¿Por qué atribuir eso a los jóvenes?
Cierto,
parecen arbitrarias las afirmaciones previas. Aparentan incluso
un desprecio hacia la experiencia y la madurez de la edad adulta.
Sin embargo, estas loas a la “inmadurez” tienen su
lógica y razón de ser.
La
madurez y la experiencia son, por así decirlo, una “invención
social” relativamente reciente. Pensemos simplemente que
en la Edad Media, la esperanza de vida para una persona común
y corriente estaba muy cercana a la treintena de años.

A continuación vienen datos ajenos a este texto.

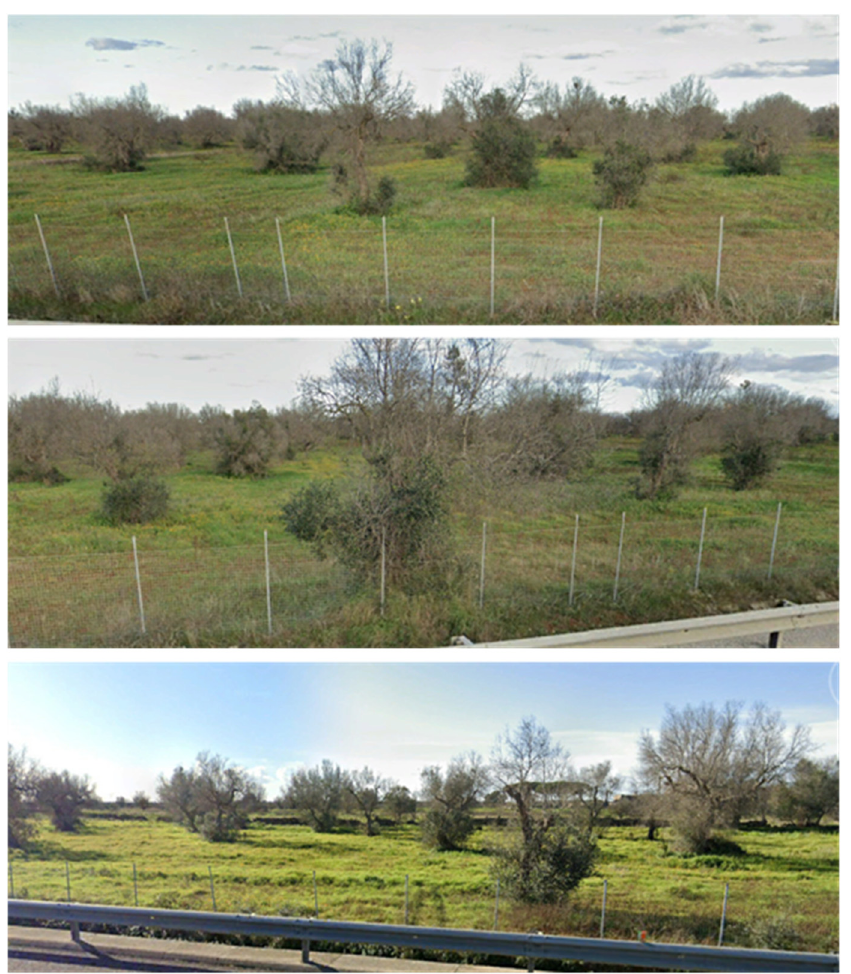
Figure 11. Pictures of the olive groves affected by Xylella fastidiosa in the province of Lecce until 2021. Table 5. Land Surface Temperature differences between olive groves and farmland from 2014 to 2020. Years LST Difference between Farmland and Olive Groves ( ◦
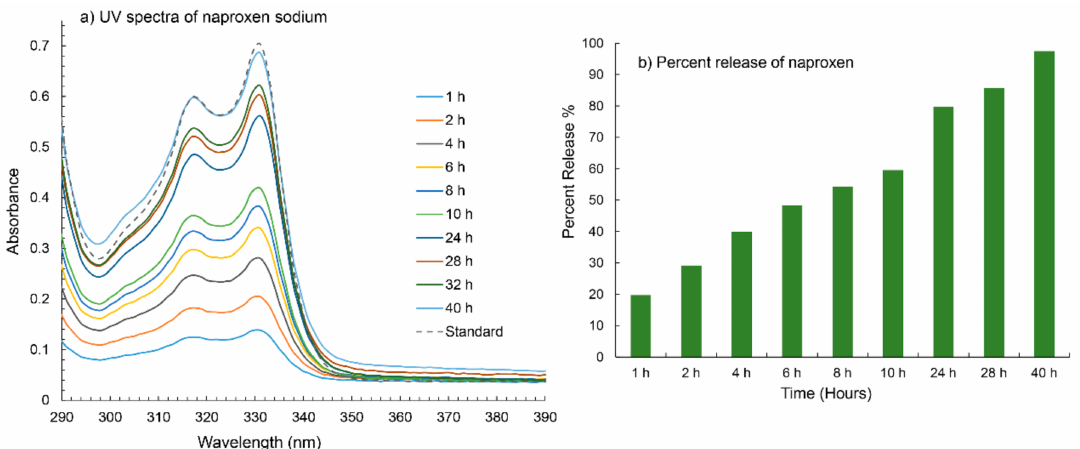
Figure 12. The UV-Vis spectra ( a ) and percent release profile ( b ) of naproxen sodium over time from a co-gel formed by compound 13 (1.0 mg/mL gel) in DMSO:H 2 O (5:95). The gel was prepared using 2 mg of compound 13 and 0.5 mg of naproxen sodium in 2.0 mL of DMSO:H 2 O (5:95) solution. Percent release was calculated using absorption values at 331 nm for each time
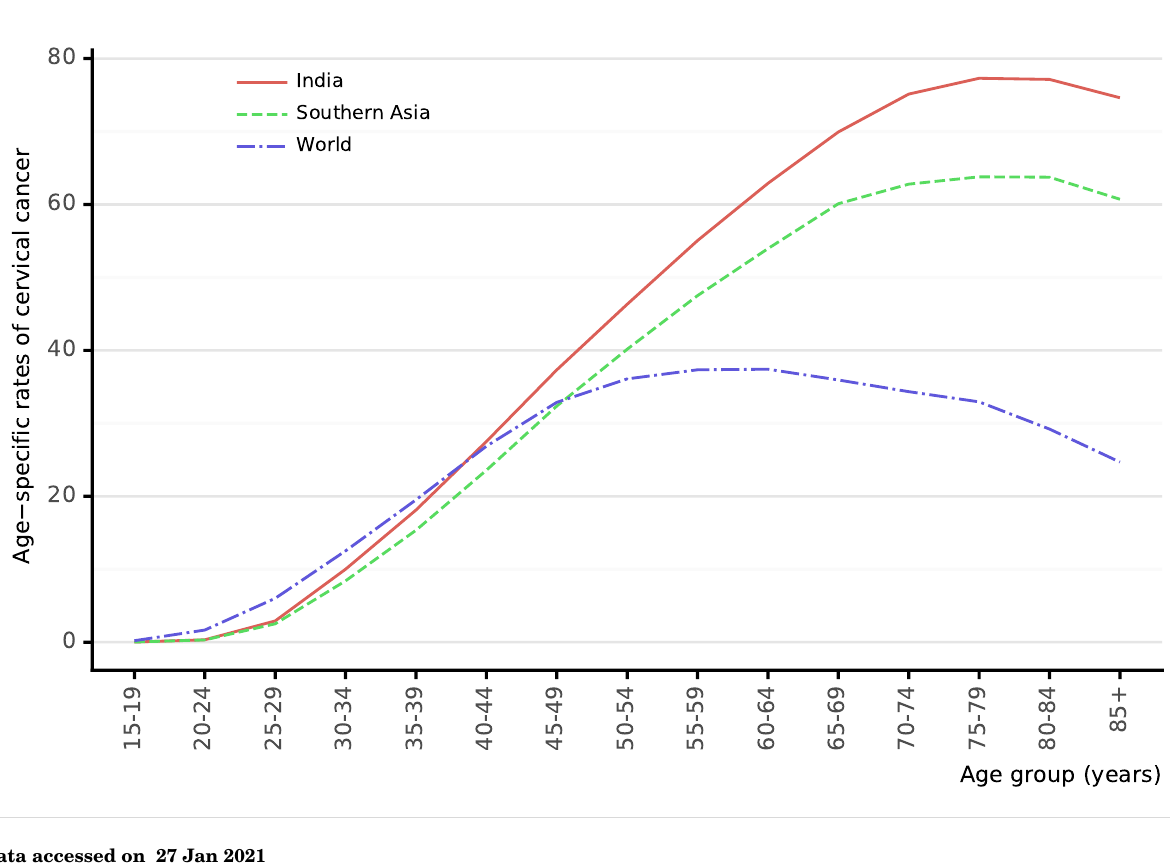
Figure 75: Comparison of age-specific cervical cancer incidence rates in India, within the region, and the rest of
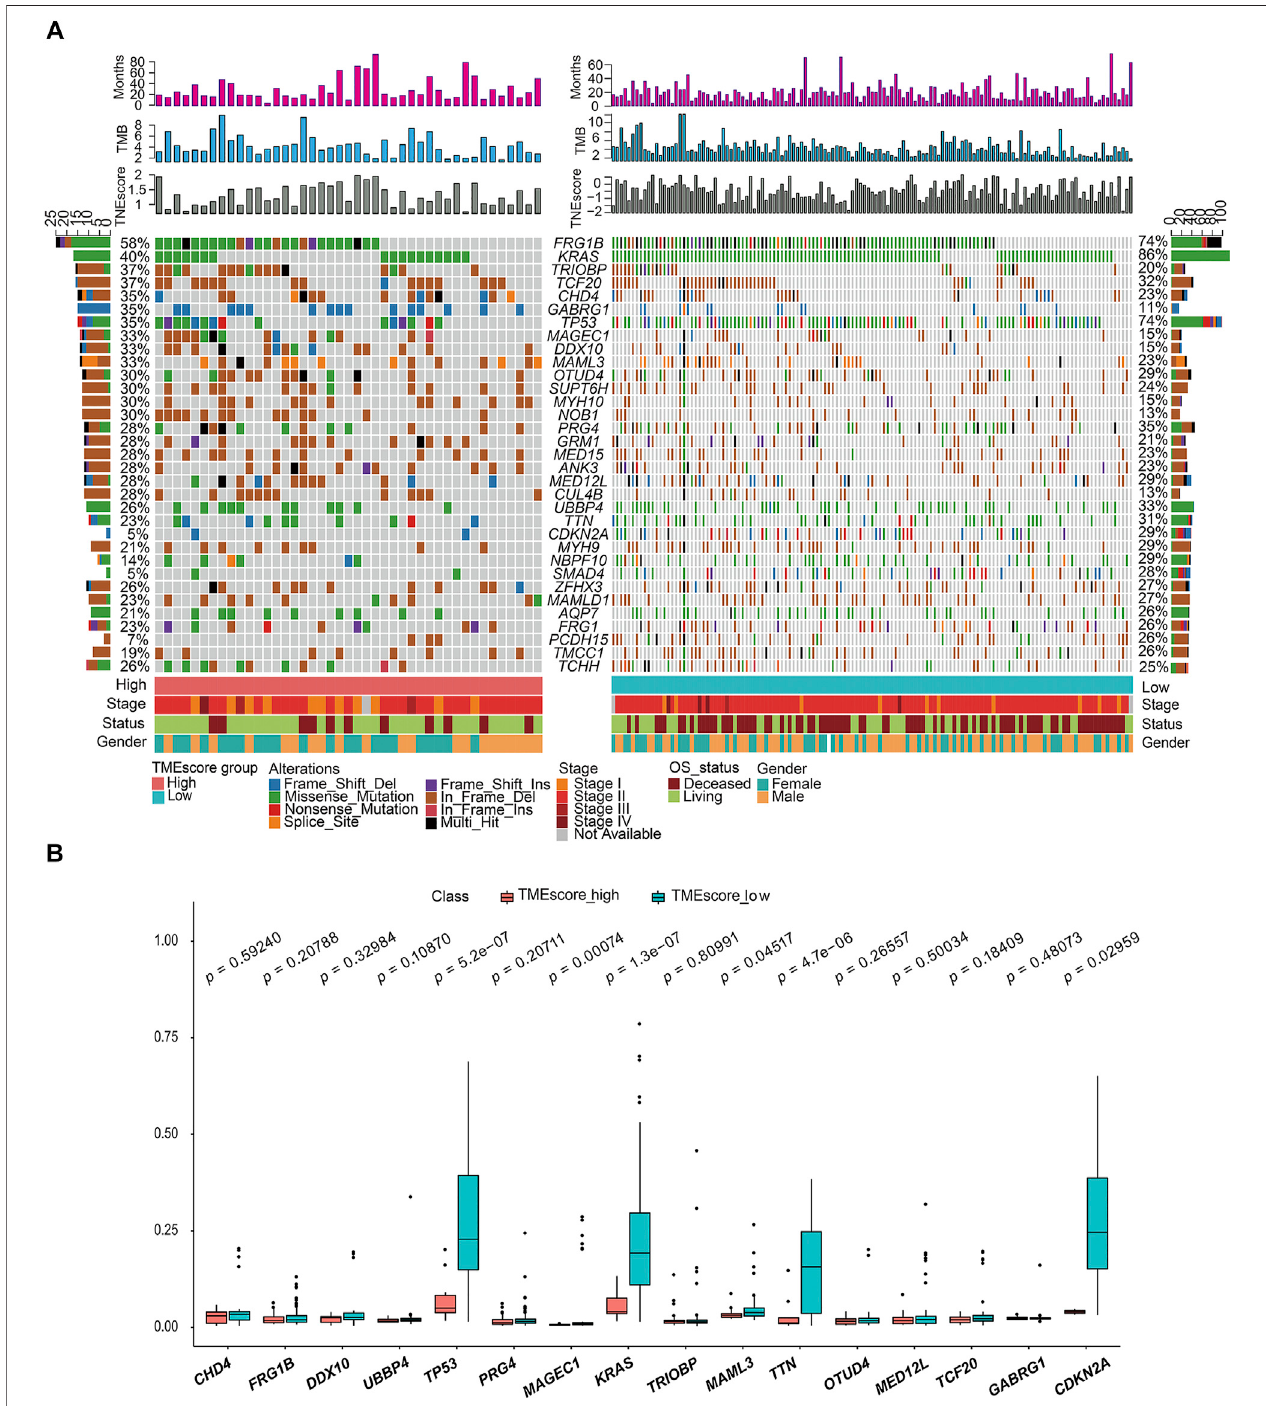
FIGURE 4 | Gene mutation landscape of TMEscore-high and TMEscore-low samples and signi fi cant DEGs. (A) Distribution and phenotype of common gene mutations in tumor samples of high/low TMEscore groups. (B) Analysis of frequency difference of sample gene mutation in TMEscore high/low groups.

Es sólo hasta los tiempos cercanos, con la generación
de medicamentos, vacunas, medidas generales de higiene, técnicas
quirúrgicas y prácticas odontológicas, que
la gente puede esperar llegar viva y sana a las siete décadas
de edad.
En
los tiempos de la prehistoria la dificultad para llegar a
la “madurez” era aún mayor. Veinticinco o treinta
años era con lo que un joven podía contar como para
formarse, dejar una descendencia, hacer innovaciones tecnológicas
e intentar transformar su sociedad. Poco tiempo ¿no es
verdad?
Mínimo
lapso y, sin embargo, lo hicieron. Consiguieron, a pesar de la
lentitud paulatina inicial de muchos miles de años, que
el género humano fuera capaz de asegurar su permanencia
frente a otras poblaciones animales. Una población joven
que consiguió cimentar lo que hoy es el hombre, la más
exitosa de las especies que actualmente pueblan el planeta (a
pesar de todos su defectos y de los sombríos augurios de
corte maltusiano).
Ahora
bien: si esas características juveniles nos fueron tan
útiles, ¿cómo es posible que ahora pueden
parecernos —y conste que sólo a algunas personas—
irritantes, enojosas e intolerables?
¿Cómo
es que son motivo de confrontación intergeneracional, cuando
justamente fueron estas particularidades las que posibilitaron
el que algún día hubiera adultos maduros?
Tal
vez desde esta perspectiva podamos ubicar que las viejas y las
nuevas generaciones no somos enemigos ni competidores, sino simplemente
colaboradores. Complementos para suplir lo que a unos y otros
falta. Ah, porque la adultez también ha contribuido con
sus aportaciones: estabilidad, experiencia, juicio tranquilo y
paciencia —concediendo que sean atributos de la madurez—
han dado también una mayor dimensión a la acción
transformadora de la juventud.
¿Qué
tal si para variar le ponemos una pequeña dosis de juventud
a nuestro actuar adulto?
¿Qué
tal si reivindicamos esos rasgos que en cierta medida hemos perdido,
pero que hoy nos permiten estar aquí?
¿Qué tal si concedemos que jóvenes y adolescentes
son personas de las que también debemos aprender?